Они подождали, пока колонна прошла, перебежали дорогу, отошли от нее подальше и остановились у родника.
— Надо поесть, — сказал Песковой.
Никольский посмотрел на часы.
— И передохнуть. Сейчас только два.
Пленный повернулся к Кедрову.
— Снимай, — скомандовал Кедров.
Немец снял мешок, сел рядом с ним и вытер пот. Он подождал, пока все напьются, потом лег над родником и долго пил мелкими глотками, согревая воду во рту.
— Так петухи пьют, — объяснил им Бадяга.
— Этот уже ощипанный, — сказал Песковой.
Никольский выковырнул из трубки пепел.
— Долго ли надо, чтобы перья отросли?
— У этого могут и не отрасти, — сказал Батраков.
Кедров пристально посмотрел на немца.
Немец откашлялся, опустил голову, помедлил и стал снимать сапоги. Он снял и носки и, черпая пригоршнями из родника, обмыл натертые до пузырей ноги.

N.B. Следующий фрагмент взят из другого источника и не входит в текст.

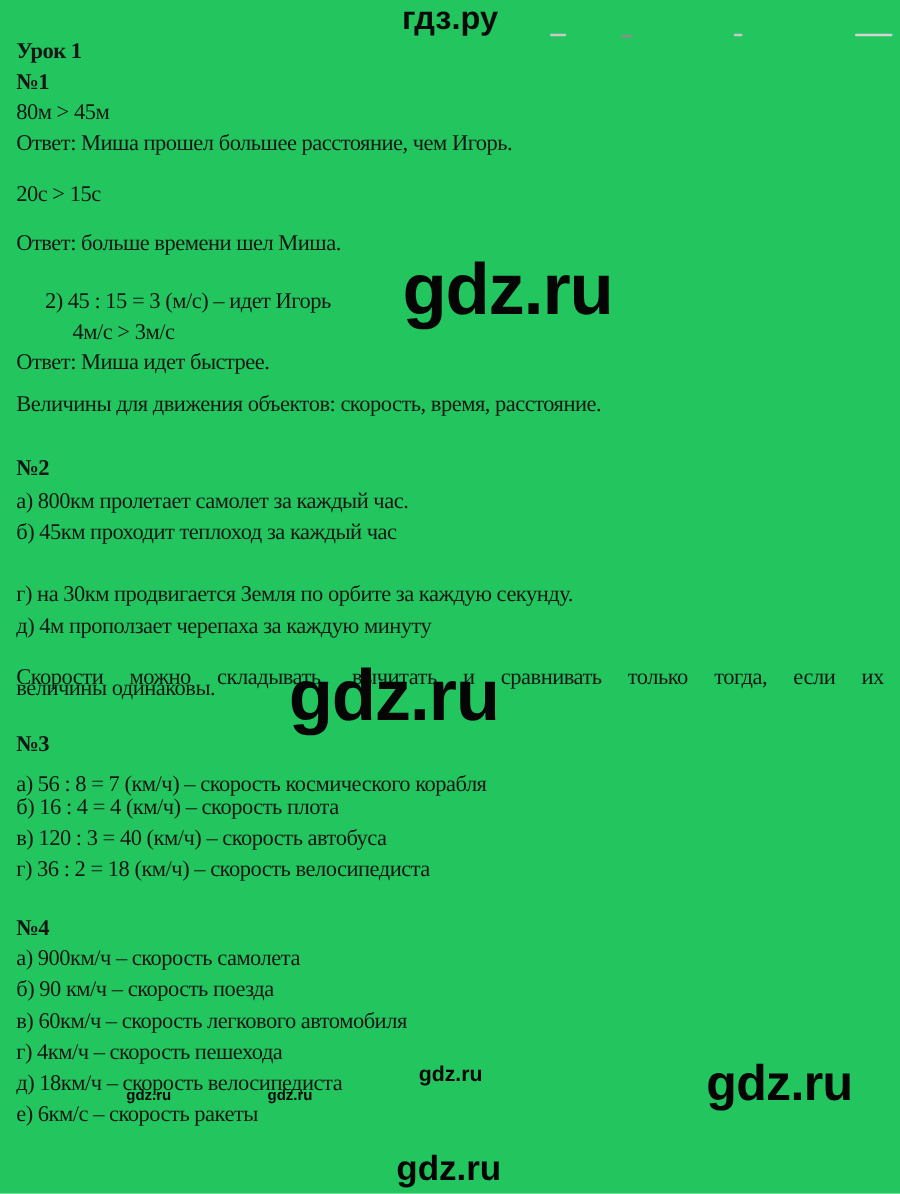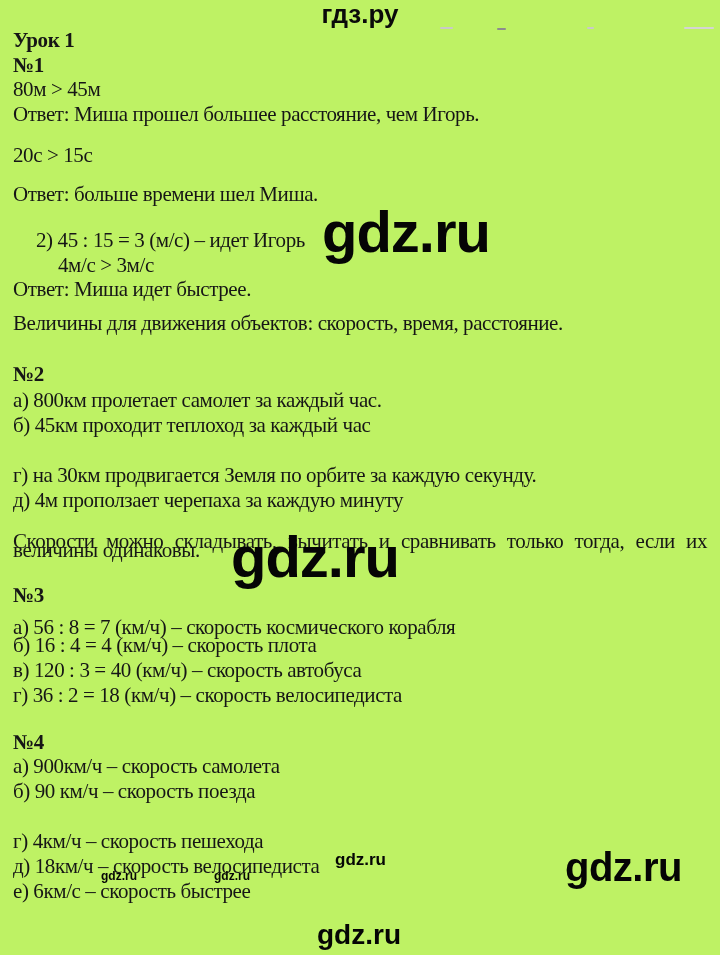--- a/index.html
+++ b/index.html
@@ -6,7 +6,7 @@
   .page{
     position:relative;
     width:720px;height:955px;
-    background:#bef264;
+    background:#22c55e;
     overflow:hidden;
     font-family:"Liberation Serif","DejaVu Serif",serif;
     color:#161616;

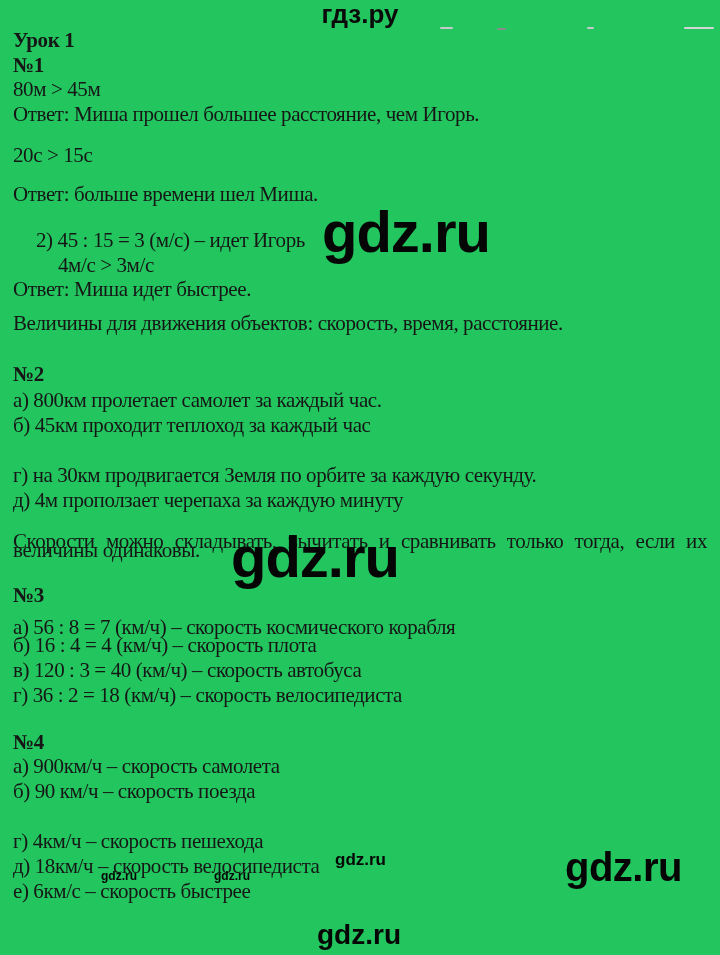--- a/index.html
+++ b/index.html
@@ -20,7 +20,7 @@
   }
   .line{
     position:absolute;left:13px;
-    font-size:21px;line-height:25px;
+    font-size:18px;line-height:25px;
     letter-spacing:-0.4px;
     white-space:nowrap;
     color:#161616;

Женька расстелил палатку. Бадяга вытряхнул из мешка Горохова еду и фляги и стал резать своим длинным, в три ладони, узким, но очень толстым у обушка самодельным ножом хлеб и открывать банки. Он резал жесть, как картон. Банки подавал ему Песковой. Он подавал их и глотал слюну — от запаха мяса у него сосало в желудке.
— Курица, — бормотал он. — Снова курица. Снова курица. Любят фрицы курочек. Ну-ка, Женька, дай эти плоские. Так и знал — рыбная. Шпроты? Нет, шпроты должны быть желтые, я помню с гражданки. А эти белые.
— Сардины, — сказал Никольский.
Женька заглянул в мешок.
— Больше плоских нет. Сало будем?
Бадяга соскреб ножом с сала соль.
— Резать все?
Кусок был большой и толстый, с хорошую книгу.
— Режь, надо поесть как следует, — сказал Никольский.
Батраков достал из своего мешка квадратную банку американских консервов.
— На, открой и эту.
Бадяга, прижав банку к животу, срезал с нее дно и понюхал консервы. Консервы были красные и отдавали кислым.
— Из чего они их делают? — спросил он.
— Из кита, — ответил Песковой. — Давайте, садитесь.
Все сели или прилегли вокруг палатки, а немца Кедров положил так, что он был на виду.
— Из чего? — переспросил Бадяга.
— Из кита, — повторил Песковой. — Видел такую рыбину? Плавает, а детенышей рожает и кормит молоком.
Никольский отвинтил пробку на фляге и понюхал.
— Шнапс. Дерьмовый шнапс. И это — в CC!
— Сейчас им не до коньяка, — сказал Батраков.